- **The problem**
Reproduce every one of the records below line for line, with no changes.

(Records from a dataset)
== Segment start ==

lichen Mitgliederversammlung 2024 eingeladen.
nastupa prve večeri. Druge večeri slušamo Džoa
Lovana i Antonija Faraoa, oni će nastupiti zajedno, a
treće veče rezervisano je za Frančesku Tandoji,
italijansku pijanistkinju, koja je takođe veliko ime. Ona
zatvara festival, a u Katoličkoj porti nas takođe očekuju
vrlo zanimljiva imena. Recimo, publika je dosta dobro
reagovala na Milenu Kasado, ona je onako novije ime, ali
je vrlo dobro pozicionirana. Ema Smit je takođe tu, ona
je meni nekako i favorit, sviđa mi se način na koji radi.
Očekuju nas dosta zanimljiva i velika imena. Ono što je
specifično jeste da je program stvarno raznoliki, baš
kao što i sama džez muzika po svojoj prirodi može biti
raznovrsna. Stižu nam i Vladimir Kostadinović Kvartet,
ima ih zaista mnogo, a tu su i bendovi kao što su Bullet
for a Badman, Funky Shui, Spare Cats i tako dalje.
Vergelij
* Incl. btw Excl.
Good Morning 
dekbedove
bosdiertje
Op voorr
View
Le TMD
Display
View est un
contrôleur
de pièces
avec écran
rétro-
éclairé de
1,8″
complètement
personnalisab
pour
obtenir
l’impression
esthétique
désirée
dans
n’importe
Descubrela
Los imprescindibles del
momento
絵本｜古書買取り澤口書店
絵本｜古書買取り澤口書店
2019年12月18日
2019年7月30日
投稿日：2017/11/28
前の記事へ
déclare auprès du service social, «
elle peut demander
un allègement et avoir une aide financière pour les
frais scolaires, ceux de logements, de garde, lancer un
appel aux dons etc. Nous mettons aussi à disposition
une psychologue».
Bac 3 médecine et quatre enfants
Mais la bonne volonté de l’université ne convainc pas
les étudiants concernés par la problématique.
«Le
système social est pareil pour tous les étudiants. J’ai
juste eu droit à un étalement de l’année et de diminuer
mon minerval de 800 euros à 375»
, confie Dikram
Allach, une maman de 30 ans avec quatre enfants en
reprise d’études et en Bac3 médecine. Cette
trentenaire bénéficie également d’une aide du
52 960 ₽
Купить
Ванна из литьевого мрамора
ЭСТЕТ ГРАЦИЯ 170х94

== Segment end ==

- **Written solution**
lichen Mitgliederversammlung 2024 eingeladen.
nastupa prve večeri. Druge večeri slušamo Džoa
Lovana i Antonija Faraoa, oni će nastupiti zajedno, a
treće veče rezervisano je za Frančesku Tandoji,
italijansku pijanistkinju, koja je takođe veliko ime. Ona
zatvara festival, a u Katoličkoj porti nas takođe očekuju
vrlo zanimljiva imena. Recimo, publika je dosta dobro
reagovala na Milenu Kasado, ona je onako novije ime, ali
je vrlo dobro pozicionirana. Ema Smit je takođe tu, ona
je meni nekako i favorit, sviđa mi se način na koji radi.
Očekuju nas dosta zanimljiva i velika imena. Ono što je
specifično jeste da je program stvarno raznoliki, baš
kao što i sama džez muzika po svojoj prirodi može biti
raznovrsna. Stižu nam i Vladimir Kostadinović Kvartet,
ima ih zaista mnogo, a tu su i bendovi kao što su Bullet
for a Badman, Funky Shui, Spare Cats i tako dalje.
Vergelij
* Incl. btw Excl.
Good Morning 
dekbedove
bosdiertje
Op voorr
View
Le TMD
Display
View est un
contrôleur
de pièces
avec écran
rétro-
éclairé de
1,8″
complètement
personnalisab
pour
obtenir
l’impression
esthétique
désirée
dans
n’importe
Descubrela
Los imprescindibles del
momento
絵本｜古書買取り澤口書店
絵本｜古書買取り澤口書店
2019年12月18日
2019年7月30日
投稿日：2017/11/28
前の記事へ
déclare auprès du service social, «
elle peut demander
un allègement et avoir une aide financière pour les
frais scolaires, ceux de logements, de garde, lancer un
appel aux dons etc. Nous mettons aussi à disposition
une psychologue».
Bac 3 médecine et quatre enfants
Mais la bonne volonté de l’université ne convainc pas
les étudiants concernés par la problématique.
«Le
système social est pareil pour tous les étudiants. J’ai
juste eu droit à un étalement de l’année et de diminuer
mon minerval de 800 euros à 375»
, confie Dikram
Allach, une maman de 30 ans avec quatre enfants en
reprise d’études et en Bac3 médecine. Cette
trentenaire bénéficie également d’une aide du
52 960 ₽
Купить
Ванна из литьевого мрамора
ЭСТЕТ ГРАЦИЯ 170х94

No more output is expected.